Now, we instantiate problem (P2) by specific choices of $(\mathcal{P}, \mathcal{F}, \mathcal{I}, \mathcal{M})$:
\[\begin{array}{rcl} (P3)\max_{\{ x_i, {\color{red}{f_i, g_i}} \}} & f_N - f_{\star} & \nonumber\\ \text{s.t.} & \exists f \in \mathcal{F}, f_i = f (x_i), g_i = g (x_i) & \label{rpep}\\ & \| x_0 - x_{\star} \| \leq R & \nonumber\\ & x_i = x_{i - 1} - \frac{h}{L} f_{i - 1} & \nonumber\\ & g_{\star} = 0 & \nonumber\end{array}\]where $\mathcal{F}$ is convex, $L$-smooth, and $h$ is the given stepsize.
Interpolation Theory
So far, the transformations are equivalent, and it remains to show necessary and sufficient conditions for the constraint
\[\exists f \in \mathcal{F}, f_i = f (x_i), g_i = g (x_i),\]which is shown by convex interpolation condition:
[2] Taylor, Adrien B., Julien M. Hendrickx, and François Glineur. ‘‘Smooth strongly convex interpolation and exact worst-case performance of first-order methods.”Mathematical Programming161 (2017): 307-345.

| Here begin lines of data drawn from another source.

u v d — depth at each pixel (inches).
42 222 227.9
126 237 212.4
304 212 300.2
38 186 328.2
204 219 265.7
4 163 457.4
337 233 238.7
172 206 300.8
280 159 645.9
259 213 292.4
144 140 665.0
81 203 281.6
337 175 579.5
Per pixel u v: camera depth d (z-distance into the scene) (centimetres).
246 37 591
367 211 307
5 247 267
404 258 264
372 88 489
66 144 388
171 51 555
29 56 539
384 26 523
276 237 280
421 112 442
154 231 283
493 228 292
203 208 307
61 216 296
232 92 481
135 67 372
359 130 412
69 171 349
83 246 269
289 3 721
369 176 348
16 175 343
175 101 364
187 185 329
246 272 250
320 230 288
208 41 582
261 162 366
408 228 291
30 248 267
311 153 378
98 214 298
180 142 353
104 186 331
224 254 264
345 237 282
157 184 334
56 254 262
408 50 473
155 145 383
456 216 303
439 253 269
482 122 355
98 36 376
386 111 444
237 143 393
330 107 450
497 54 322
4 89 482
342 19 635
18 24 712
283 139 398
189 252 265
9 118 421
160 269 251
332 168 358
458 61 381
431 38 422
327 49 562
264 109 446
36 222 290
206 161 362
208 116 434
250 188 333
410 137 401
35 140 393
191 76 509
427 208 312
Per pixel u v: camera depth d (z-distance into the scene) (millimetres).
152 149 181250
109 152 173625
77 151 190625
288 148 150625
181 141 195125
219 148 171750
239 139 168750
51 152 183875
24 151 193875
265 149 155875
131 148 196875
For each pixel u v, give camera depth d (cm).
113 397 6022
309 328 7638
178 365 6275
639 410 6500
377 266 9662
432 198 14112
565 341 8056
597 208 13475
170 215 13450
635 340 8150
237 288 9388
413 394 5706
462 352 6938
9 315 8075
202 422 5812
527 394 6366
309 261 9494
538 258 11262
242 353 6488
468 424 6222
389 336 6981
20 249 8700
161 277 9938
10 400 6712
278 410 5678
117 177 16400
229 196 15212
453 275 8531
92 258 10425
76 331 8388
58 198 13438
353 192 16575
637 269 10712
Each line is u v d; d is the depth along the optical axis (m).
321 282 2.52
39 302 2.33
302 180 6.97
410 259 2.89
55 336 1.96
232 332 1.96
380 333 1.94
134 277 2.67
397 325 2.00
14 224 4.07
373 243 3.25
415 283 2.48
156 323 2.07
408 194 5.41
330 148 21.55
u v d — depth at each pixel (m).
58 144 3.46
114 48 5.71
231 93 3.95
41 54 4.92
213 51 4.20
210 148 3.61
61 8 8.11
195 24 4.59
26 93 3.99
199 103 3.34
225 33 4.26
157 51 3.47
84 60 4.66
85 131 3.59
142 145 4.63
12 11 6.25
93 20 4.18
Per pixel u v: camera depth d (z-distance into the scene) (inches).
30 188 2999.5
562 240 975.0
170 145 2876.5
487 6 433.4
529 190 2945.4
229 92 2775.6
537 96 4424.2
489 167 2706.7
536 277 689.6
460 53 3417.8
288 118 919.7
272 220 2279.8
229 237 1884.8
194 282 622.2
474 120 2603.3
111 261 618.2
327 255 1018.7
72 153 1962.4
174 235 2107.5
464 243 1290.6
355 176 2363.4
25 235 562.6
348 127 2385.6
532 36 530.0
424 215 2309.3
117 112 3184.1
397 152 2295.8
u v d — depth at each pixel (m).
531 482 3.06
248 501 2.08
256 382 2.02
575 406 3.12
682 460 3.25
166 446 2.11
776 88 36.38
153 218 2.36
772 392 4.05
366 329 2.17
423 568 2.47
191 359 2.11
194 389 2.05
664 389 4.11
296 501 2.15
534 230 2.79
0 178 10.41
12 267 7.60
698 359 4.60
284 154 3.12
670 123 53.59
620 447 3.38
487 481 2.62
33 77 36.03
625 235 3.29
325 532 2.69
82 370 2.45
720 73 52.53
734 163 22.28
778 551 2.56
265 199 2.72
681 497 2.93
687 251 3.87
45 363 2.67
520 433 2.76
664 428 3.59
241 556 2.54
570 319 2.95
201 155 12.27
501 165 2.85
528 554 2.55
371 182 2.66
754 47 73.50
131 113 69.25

We’ll begin with the simplest case: the interpolation conditions for a convex function class. The interpolation problem is: given first order observation ${ x_i, f_i, g_i }$, can we find a convex function $f$, such that
\[f_i = f (x_i), g_i = \nabla f (x_i)\]We can easily identify a necessary condition
\[f_i - f_j \geq \langle g_j, x_i - x_j \rangle, \forall i, j\]which comes from the property of convex functions. Actually, this condition is also sufficient, since we can construct a convex function that interpolates ${ x_i, f_i, g_i }$. Consider the following piecewiese linear function:
\[f (x) = \max_j \{ f_j + \langle g_j, x - x_j \rangle \}, {\operatorname{if}}\ x \in {\operatorname{conv}} (\{ x_i \})\]For convex and $L$-smooth function class, the interpolation conditions are
\[f_i \geq f_j + \langle g_j, x_i - x_j \rangle + \frac{1}{2 L} \| g_i - g_j \|_2^2, \forall i, j\]Equipped with these conditions, we can transform (P3) into an equivalent problem
\[\begin{array}{rcl} (P4)\max_{\{ x_i, f_i, g_i \}} & f_N - f_{\star} & \nonumber\\ \text{s.t.} & f_i \geq f_j + \langle g_j, x_i - x_j \rangle + \frac{1}{2 L} \| g_i - g_j \|_2^2 & \label{finalpep}\\ & \| x_0 - x_{\star} \|_2^2 \leq R^2 & \nonumber\\ & x_i = x_{i - 1} - \frac{h}{L} f_{i - 1} & \nonumber\\ & g_{\star} = 0 & \nonumber\end{array}\]Problem (P4) is now tractable, as it can be further reformulated into a semidefinite program (SDP). For more technical details, refer to [1].